Dear List,
Here is a list of the three most well-known APIs for Open Banking and their take on 
"Signed JSON":

http://openid.net/specs/openid-financial-api-part-2.html#request
In-line JWS (base64url-encoded messages)

https://www.stet.eu/assets/files/PSD2/API-DSP2-STET_V1.2.2.pdf#page=56
HTTP-Signatures (clear text messages using a not yet standardized signature 
scheme)

https://www.openbanking.org.uk/read-write-apis/payment-initiation-api/v1-1-0/#usage-examples-merchant-illustrative-interactions-payment-setup
Detached JWS (clear text messages signed by a JWS in a specific HTTP header)
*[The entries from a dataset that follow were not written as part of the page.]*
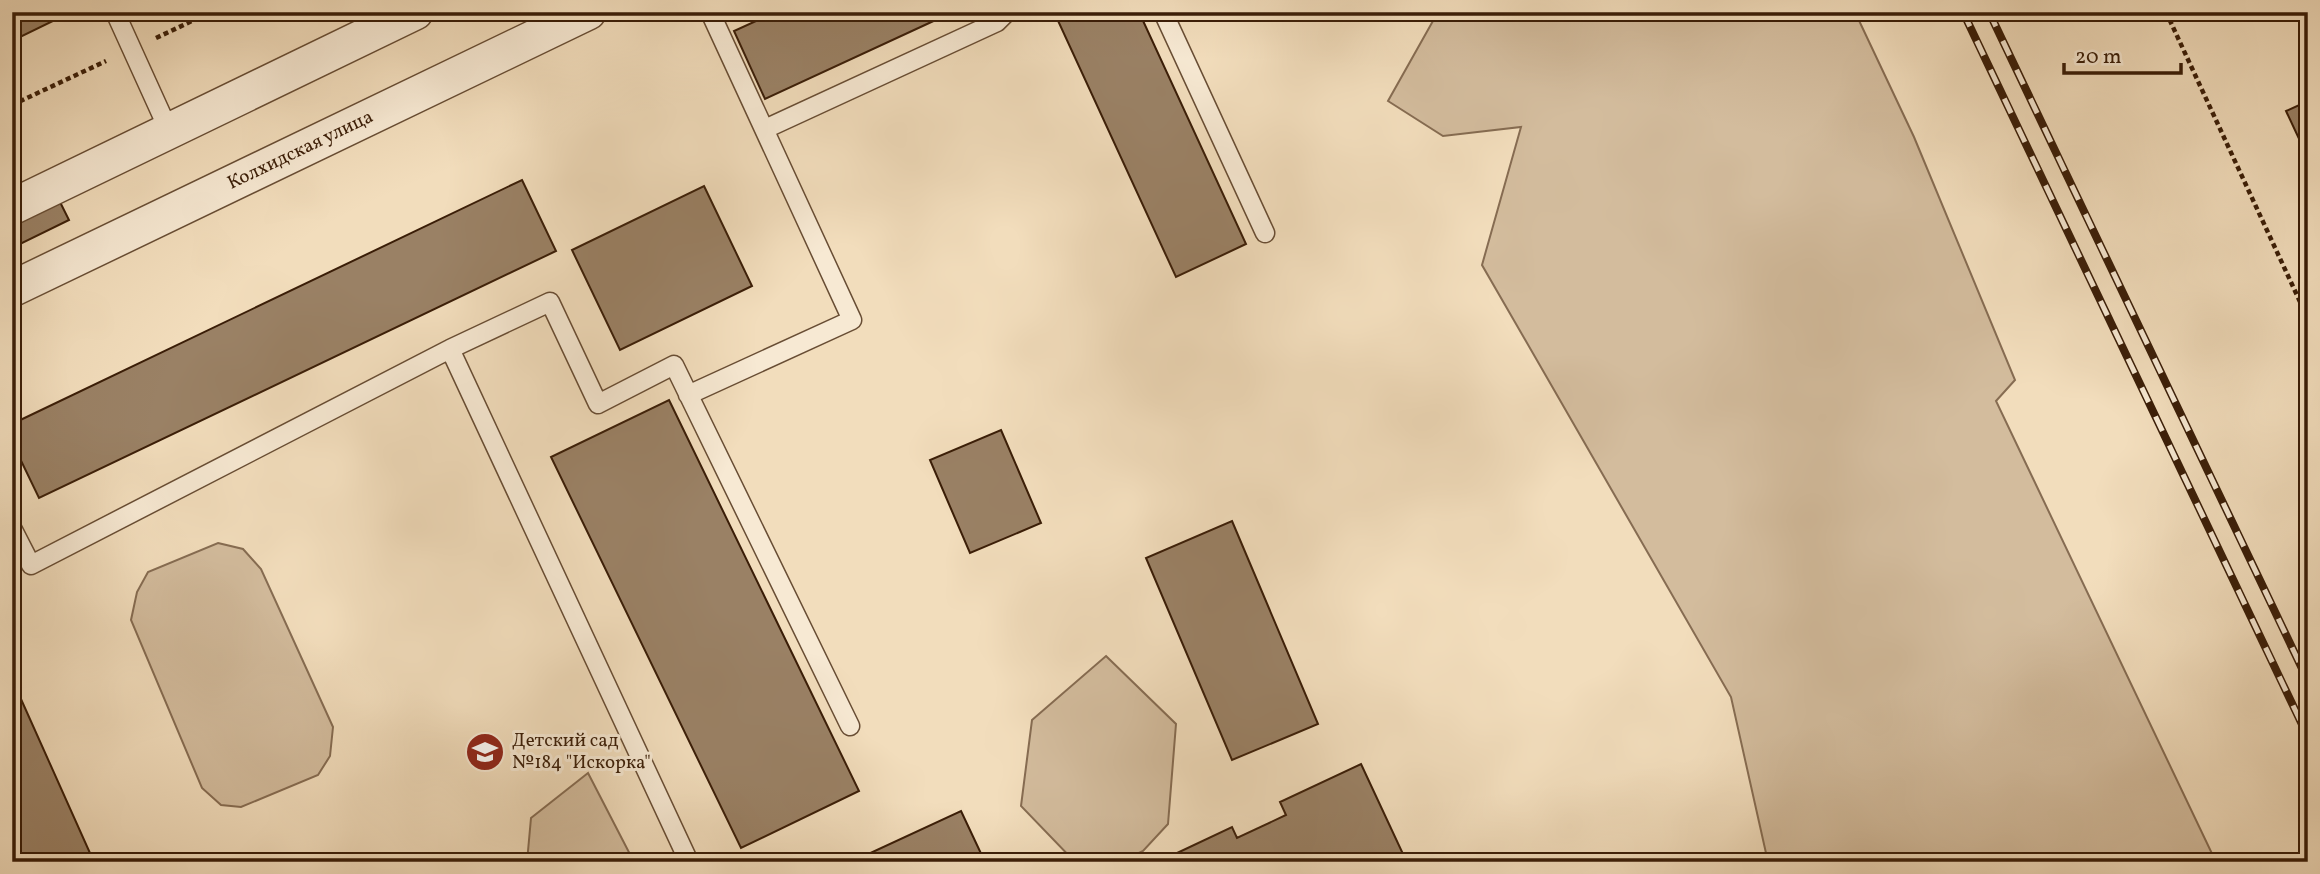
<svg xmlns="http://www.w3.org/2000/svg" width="2320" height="874" font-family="Vollkorn,serif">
  <rect width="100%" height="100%" fill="#f2ddbc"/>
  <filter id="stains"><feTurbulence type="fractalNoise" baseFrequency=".00286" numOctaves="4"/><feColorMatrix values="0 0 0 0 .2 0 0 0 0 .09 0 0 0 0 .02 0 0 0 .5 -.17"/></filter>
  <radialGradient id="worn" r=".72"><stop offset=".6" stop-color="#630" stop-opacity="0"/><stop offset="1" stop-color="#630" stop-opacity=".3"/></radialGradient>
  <path fill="#d3bc9d" stroke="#866c52" stroke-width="2" d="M1438 12H1855L1914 137 2015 380 1996 401 2216 862H1768L1731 697 1482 265 1521 127 1443 136 1388 101Z
    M218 543 243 549 261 569 333 727 330 756 318 775 241 807 221 805 202 788 131 620 137 592 148 572Z
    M1106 656 1176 724 1168 824 1143 851 1121 862H1075L1021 806 1032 720Z
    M588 773 634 862H527L531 818Z"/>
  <path fill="#9a8165" stroke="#3a1d07" stroke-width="2" d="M12 12H54L57 19 12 41Z
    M776 12H953L765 99 734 31Z
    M1054 12H1139L1246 244 1176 277Z
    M2308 101V158L2286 111Z
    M522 180 556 251 39 498 12 442V424Z
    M704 186 752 286 620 350 572 250Z
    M57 196 69 220 12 248V219Z
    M669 400 859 791 741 848 551 457Z
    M1001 430 1041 523 970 553 930 460Z
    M1232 521 1318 724 1232 760 1146 558Z
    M12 679 94 862H12Z
    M1361 764 1403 854 1386 862H1158L1232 827 1237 838 1286 815 1280 802Z
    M961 811 985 862H869L866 855Z"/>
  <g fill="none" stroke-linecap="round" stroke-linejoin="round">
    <defs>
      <path id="service" d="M115 12 169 131
        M1163 12 1265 233
        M765 129 997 22 1007 12
        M450 349 550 302 598 404 674 365 850 726
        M688 395 852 320 710 12
        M12 528 31 565 450 349 689 862"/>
      <g id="minor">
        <path d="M12 207 415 12"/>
        <path id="s1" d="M12 289 588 12"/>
      </g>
    </defs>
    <use href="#service" stroke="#684d34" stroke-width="21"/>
    <use href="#minor" stroke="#684d34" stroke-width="38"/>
    <path stroke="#3a1d07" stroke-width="4.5" stroke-dasharray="5 3.5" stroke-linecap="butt" d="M2166 12 2308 319
      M156 38 211 12
      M12 105 106 61"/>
    <use href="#service" stroke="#f7e9d3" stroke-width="18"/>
    <use href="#minor" stroke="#f7e9d3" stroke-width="35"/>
    <defs>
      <path id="rail" d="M1963 12 2308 737
        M1989 12 2308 681"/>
    </defs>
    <use href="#rail" stroke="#3a1d07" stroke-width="8"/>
    <use href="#rail" stroke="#f7e9d3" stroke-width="5" stroke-dasharray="16" stroke-linecap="butt"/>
  </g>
  <defs>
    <symbol id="school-disc" viewBox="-11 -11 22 22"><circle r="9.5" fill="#8f2418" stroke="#f7e9d3"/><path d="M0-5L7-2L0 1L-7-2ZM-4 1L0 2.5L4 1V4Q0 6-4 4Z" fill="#fff"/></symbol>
  </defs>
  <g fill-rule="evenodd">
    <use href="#school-disc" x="463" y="730" width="44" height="44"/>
  </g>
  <g text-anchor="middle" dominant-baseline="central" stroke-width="6" stroke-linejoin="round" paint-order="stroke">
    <g font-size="19" fill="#3a1d07" stroke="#f7e9d3">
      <text stroke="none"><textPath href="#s1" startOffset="320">Колхидская улица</textPath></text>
    </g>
    <g font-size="19" fill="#3a1d07" stroke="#f7e9d3" text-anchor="start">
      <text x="512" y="741">Детский сад<tspan x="512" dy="22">№184 "Искорка"</tspan></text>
    </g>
  </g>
  <rect width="2320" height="874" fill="none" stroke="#f2ddbc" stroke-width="42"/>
  <rect x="14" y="14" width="2292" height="846" fill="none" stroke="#3a1d07" stroke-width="3.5"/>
  <rect x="21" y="21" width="2278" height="832" fill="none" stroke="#3a1d07" stroke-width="2"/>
  <path d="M2064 63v10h117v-10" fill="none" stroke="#3a1d07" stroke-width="3.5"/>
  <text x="2075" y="63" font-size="21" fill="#3a1d07" stroke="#f7e9d3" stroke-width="5" paint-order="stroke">20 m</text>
  <rect width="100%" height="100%" filter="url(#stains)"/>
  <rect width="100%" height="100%" fill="url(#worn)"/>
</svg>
I believe this supports my view that base64-encoded JSON will continue to be a 
hard sell no matter how good it may be.

Other "uncool" side-effects include lookup services providing signed responses 
in base64url
https://tools.ietf.org/html/draft-ietf-oauth-discovery-07#section-2.1
and security protocols needing artificial outer layers in order to make objects 
recognizable
https://tools.ietf.org/html/draft-pei-opentrustprotocol-01#section-8.2.1.1

May I propose a JOSE2 effort based on ES6.JSON serialization [1] to end the current 
proliferation of "DIY standards" and reducing the need for [ugly] workarounds 
like used by UK's Open Banking?

Making JOSE more Browser/JS friendly wouldn't be a terrible idea, either.

Availability of ES6.JSON compatible tools isn't really a showstopper, we are 
talking about < 2000 lines of pretty simple [2] code for parsing and 
serialization.

thanx,
Anders

1] 
https://cyberphone.github.io/doc/security/jcs.html#Normalization_and_Signature_Validation

2] Well, number serialization is non-trivial so implementers probably need to 
build on already written code and algorithms out there like I did.